Девушка подняла на него большие карие глаза, в которых в глубине таилась печаль:
— Мне нужен самый старший командир.
— Какой части? — оживление не покидает Петра. — Ведь здесь не одна…
Девушка будто взвешивала, можно ли доверить нам свою тайну.
— Где служил Марченко, — ответила тихо. И уже громче добавила: — Мне уже сказали, что ее командир — в этом доме…
Мы поняли, кто она. Мгновенно исчезли эти глуповато-веселые усмешки, что появляются на солдатских лицах при виде красивой девушки.
— Значит, к полковнику Фомичу? — серьезным тоном уточняет Чопик, чуть опустив голову.
— Да, — вздохнула девушка.
— Так почему же вы не заходите?
— Он не пускает, — показала печальными глазами на часового. — Говорит, что гражданским вход запрещен…
— Эх ты, Шуляк… — покачал головой Петр. — Нашел перед кем демонстрировать свою выучку или силу. — И уже к девушке: — Идемте с нами, Стефа!
Она, видно, удивлена тем, что мы знаем ее имя. Потом подхватывает старенький чемоданчик и, поглядывая на Шуляка, идет впереди нас по выстланной каменными плитами дорожке.
В просторной комнате на первом этаже прохладно и, как казалось мне после яркого солнца, сумрачно. Открытые окна затемнены извне густыми яблоневыми ветками.
Гвардии старший лейтенант Байрачный докладывает полковнику Фомичу о том, что командиры взводов второй роты автоматчиков прибыли в полном составе.
— Хорошо, что не заставляете меня ждать. — Комбриг сделал шаг от окна и остановился взглядом на незнакомой девушке.
— А это чей-то помощник или заместитель? — его продолговатое суровое лицо прояснилось улыбкой. Потом довольно мягко, наверное, чтобы не испугать посетительницу, спрашивает: — Какой случай вас привел сюда?
Девушка, теряясь, опустила глаза, но быстро овладела собой.
— Я — Стефа, Стефания Третяк. Я… — она запнулась, будто ей не хватило воздуха. — Я, ну как вам сказать, три года ждала Сашу Марченко… — Слезы наполнили ее глаза. Она, глотая их, достала из рукава платья розовый платочек и стала вытирать им лицо…
— Примите мое самое искреннее соболезнование. — Полковник, невысокий, сильный и подвижный, сделал несколько шагов к девушке. Коснулся рукой ее худенького плеча: — Да и не только мое. Все мы и любили, и уважали Сашу…
— Спасибо вам, — подняла голову, — Простите, но я пришла не за этим… Прошу вас взять меня на фронт, в свою часть…

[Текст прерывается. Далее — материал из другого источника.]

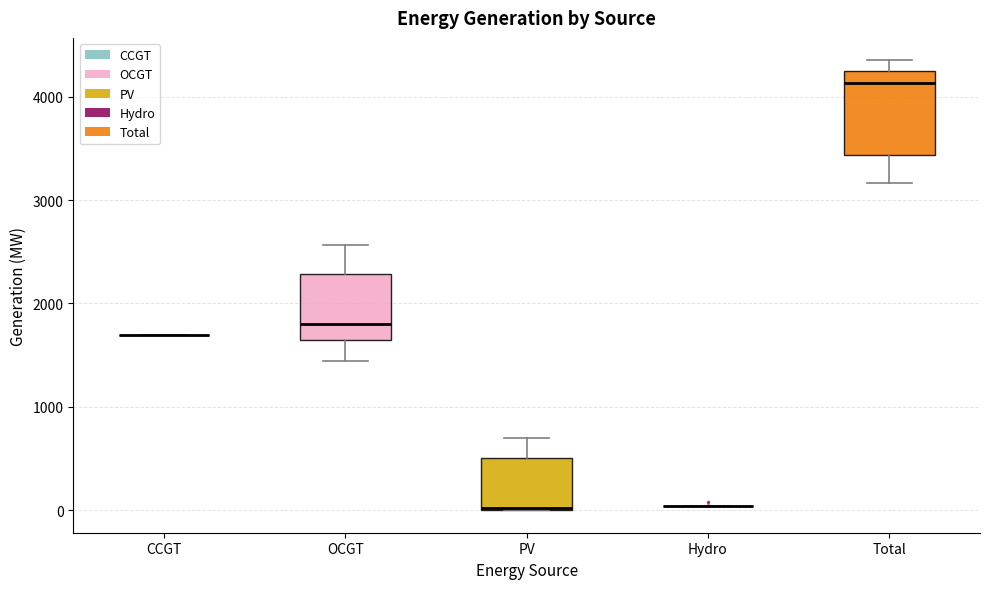

Which box is the tallest, from its lower edge to its upper edge?

Total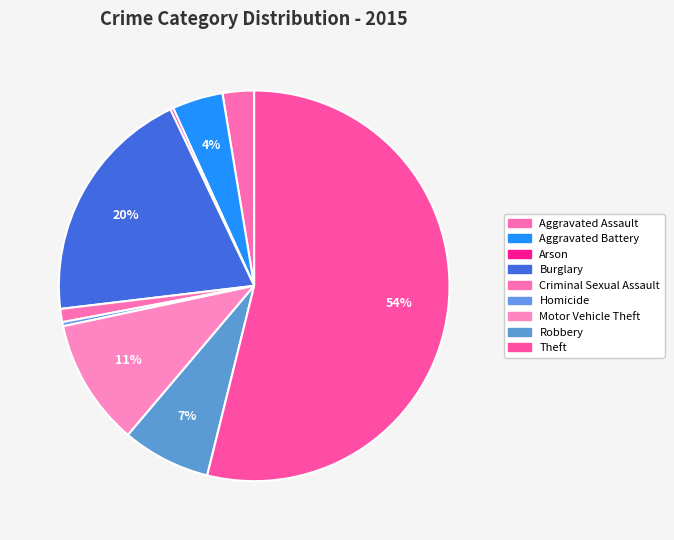

Approximately how many times larger is the value at Aggravated Assault compared to Robbery?

0.4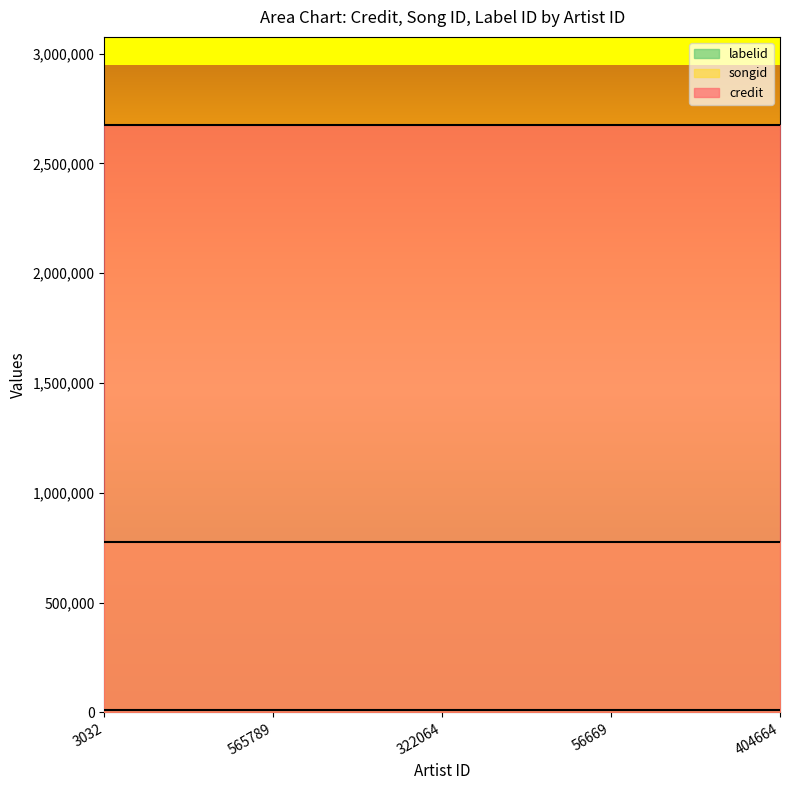

The songid series shows 775290 at 56669. True or false?

True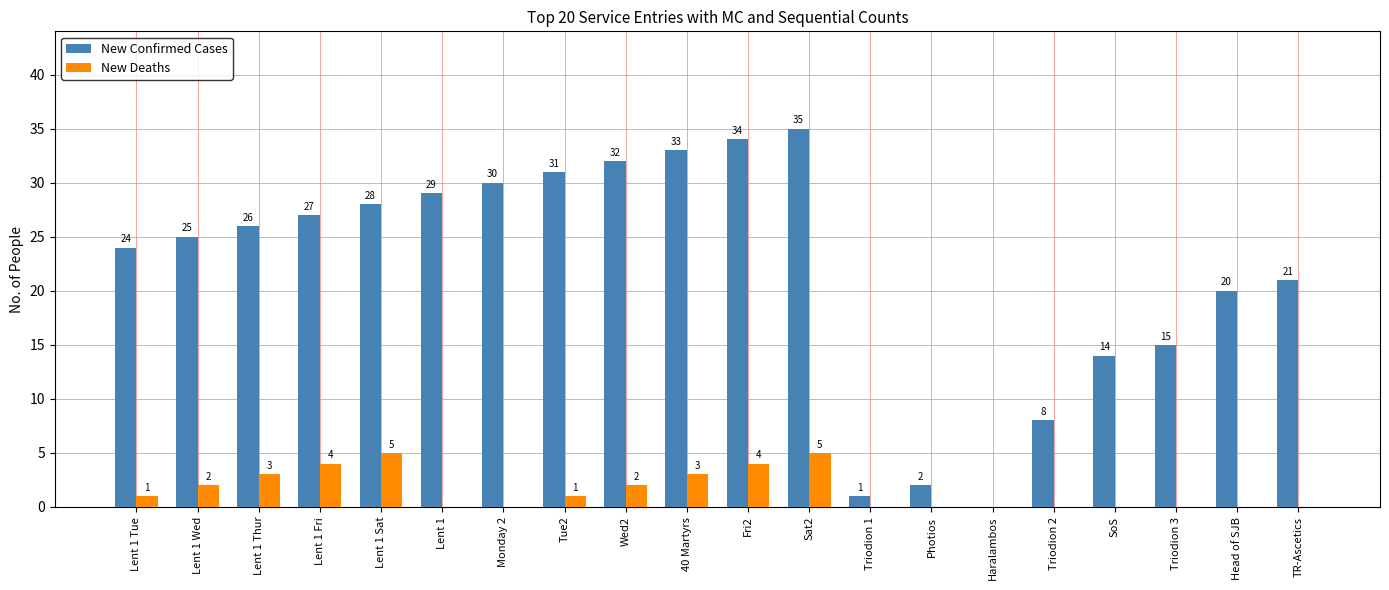

The value of New Confirmed Cases at Lent 1 Wed is 38. True or false?

False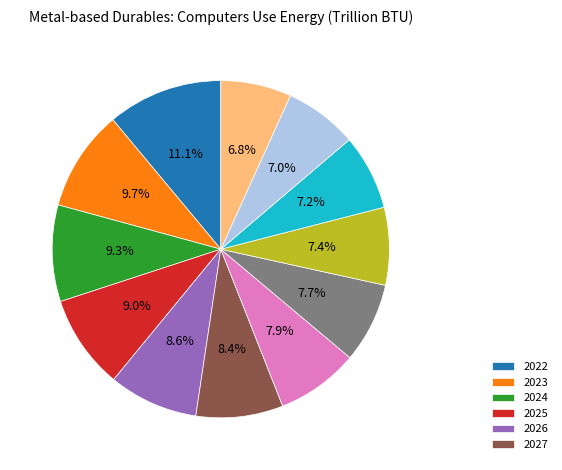

Is there any slice that represents more than half of the pie?

No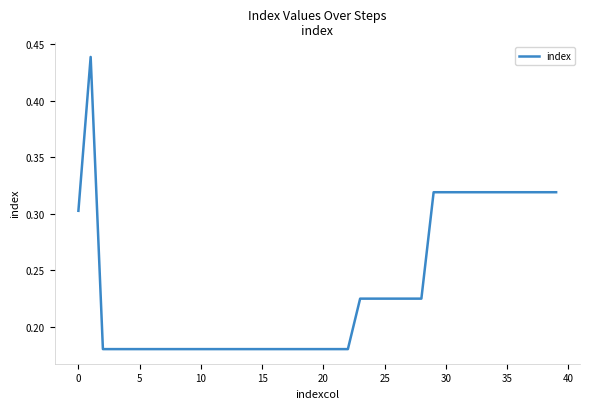

The value at 0 is 0.1. True or false?

False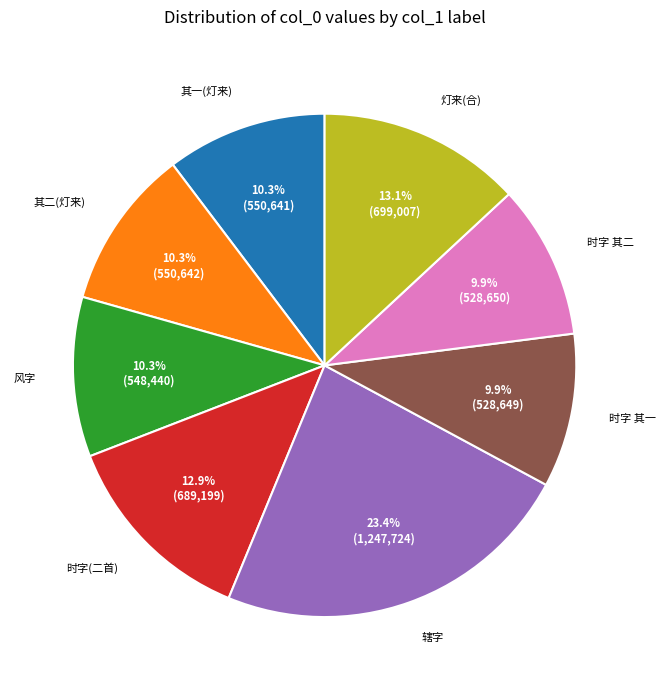

Is there any slice that represents more than half of the pie?

No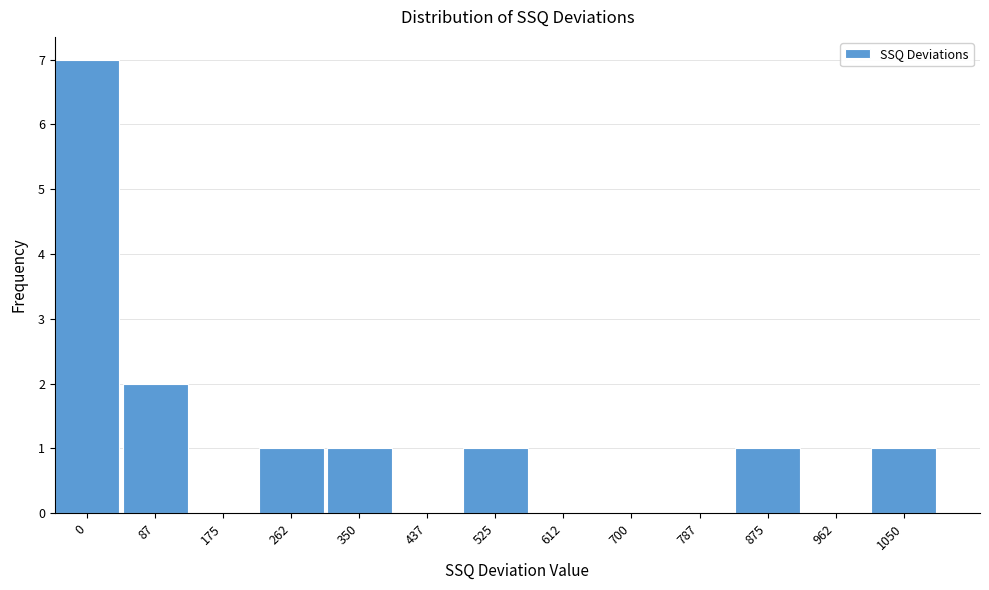

Reading right to left, list all the values displayed in this chart.

1050=1	962=0	875=1	787=0	700=0	612=0	525=1	437=0	350=1	262=1	175=0	87=2	0=7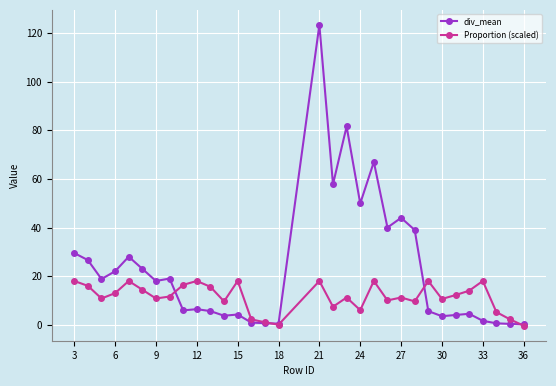

What is the average value of the div_mean series?

23.0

Фомич не ожидал, что именно так обернется дело. Да и мы не ожидали. Наступила тишина. Комбриг, наклонив голову, медленно отступил к окну, оперся сильными ладонями на подоконник и какую-то минуту или две смотрел на пышную траву запущенного сада. Потом бросил взгляд на Стефу:
— Что же вы умеете?
Она смущенно, как будто в чем-то провинилась, пожала плечами:
— Пока что ничего… Умею только ненавидеть врага. — И уж совсем тихо добавила: — Мечтала любить по-настоящему Сашу, но…
В серых, широко открытых глазах полковника Фомича — искреннее восхищение и будто даже удивление девичьей смелостью и откровенностью. А мне припомнилась надпись на красной ленте, которой были обернуты белые розы, положенные на Сашину могилу. «Наверное, действительно любила», — подумалось.